Infrastructure fund advisers tend to operate similar vertically integrated platforms. As part of their platforms, they may provide a range of ancillary services and activities to their managed funds and their portfolio companies and project investments.

For example, the infrastructure fund adviser or its affiliates may provide early-stage, pre-construction development services to their project investments, including siting, permitting and negotiating power purchase or other offtake agreements. These activities may be funded by the infrastructure fund in the form of equity contributions or loans to the project company or pursuant to a monitoring agreement with the fund adviser. Infrastructure funds tend to seek compensation for development efforts by negotiating reimbursement of development costs or payment of a developer fee by subsequent equity investors in the project or as loans from the project’s construction lenders.

Another example is construction management services and fees. Some infrastructure funds may cause a project company to enter into a construction management agreement with the fund’s adviser or its affiliate as construction manager, typically on or around financial closing on the construction debt.

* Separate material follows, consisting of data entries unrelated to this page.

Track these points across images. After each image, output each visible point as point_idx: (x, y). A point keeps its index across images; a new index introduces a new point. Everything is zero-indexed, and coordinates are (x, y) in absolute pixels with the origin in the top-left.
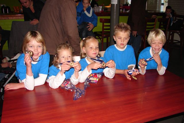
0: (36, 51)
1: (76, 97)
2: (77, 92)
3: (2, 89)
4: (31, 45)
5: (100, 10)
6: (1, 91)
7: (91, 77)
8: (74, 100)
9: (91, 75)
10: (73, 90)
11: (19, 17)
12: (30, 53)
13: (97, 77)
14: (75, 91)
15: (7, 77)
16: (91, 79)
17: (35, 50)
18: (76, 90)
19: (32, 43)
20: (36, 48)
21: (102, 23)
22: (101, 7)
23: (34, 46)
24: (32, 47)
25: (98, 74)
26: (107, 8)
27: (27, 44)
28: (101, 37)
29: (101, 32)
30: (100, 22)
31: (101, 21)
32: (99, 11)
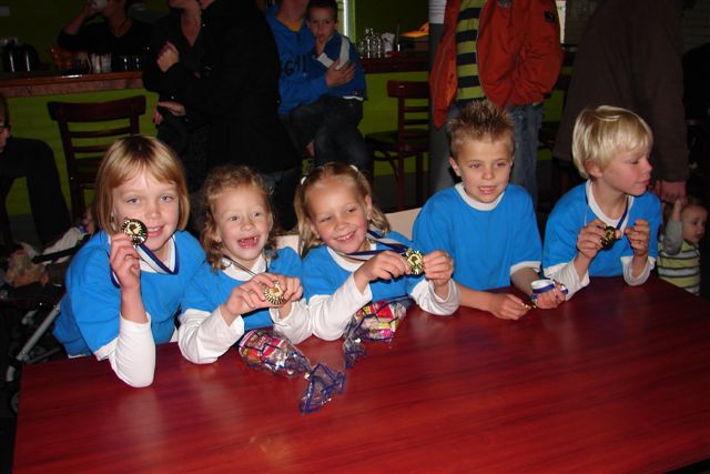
0: (154, 219)
1: (309, 400)
2: (314, 379)
3: (11, 370)
4: (131, 195)
5: (388, 48)
6: (10, 378)
7: (369, 316)
8: (303, 414)
9: (368, 310)
10: (299, 374)
11: (73, 85)
12: (133, 228)
13: (389, 315)
14: (307, 376)
15: (32, 322)
16: (368, 324)
17: (148, 215)
18: (312, 373)
19: (135, 187)
20: (152, 204)
21: (395, 100)
22: (390, 37)
23: (143, 198)
24: (134, 201)
25: (394, 303)
26: (413, 38)
27: (115, 191)
28: (392, 154)
29: (394, 135)
30: (390, 95)
31: (393, 89)
32: (382, 54)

The fund manager may also collect fees for acting as a contract operator of a project once the project is in operation.

It might also charge asset management or administrative service fees for doing such things as filing forms, causing tax returns to be prepared, and handling other administrative tasks.

Infrastructure Action Items

Based on recent SEC speeches and actions, infrastructure managers should focus on how they manage and disclose fees and conflicts.

Here is a list of questions to answer while fundraising to make sure the fund will not run afoul of SEC rules.

What are the types of services expected to be provided by affiliates of the sponsor to the fund and the portfolio companies in which the fund invests?

Is the sponsor or its affiliates the exclusive provider of those services or may services be bid out to third parties?

How are fees disclosed to and approved by investors in the fund? Are they set at market rates? How may the rates be altered throughout the life of the fund?

Are there any fee offsets under the fund’s operating agreement? Does the operating agreement expressly provide which services are included within or excluded from the offset?

What is the role of any limited partner board or committee in disclosing or mitigating conflicts and in reviewing affiliate contracts and fees?

For infrastructure fund managers, vetting and disclosing conflicts and fees may pose particular challenges. For example, unlike typical monitoring fees that may be charged by private equity fund managers, it may be difficult to maintain consistency of service fee pricing among project companies in the portfolio, as fee amounts are usually subject to approval by third-party debt or equity providers. Furthermore, debt or equity providers may agree to compensate the infrastructure fund for third-party, out-of-pocket costs, but not for “soft” or “internal” costs such as salaries, travel and overhead costs of the fund adviser. Thus, the infrastructure fund could be asked to cover the fees under the monitoring agreement for certain projects in the portfolio, but not others.

Infrastructure sponsors must balance the desire for flexibility with disclosure obligations. While it may be tempting to “solve” all conflicts by requiring limited partner advisory committee approval for all affiliate services contracts and fees, such a mechanism may be sand in the gears and create uncertainty for the sponsor.

As the SEC focuses more on real estate advisers, its findings and actions will offer guidance.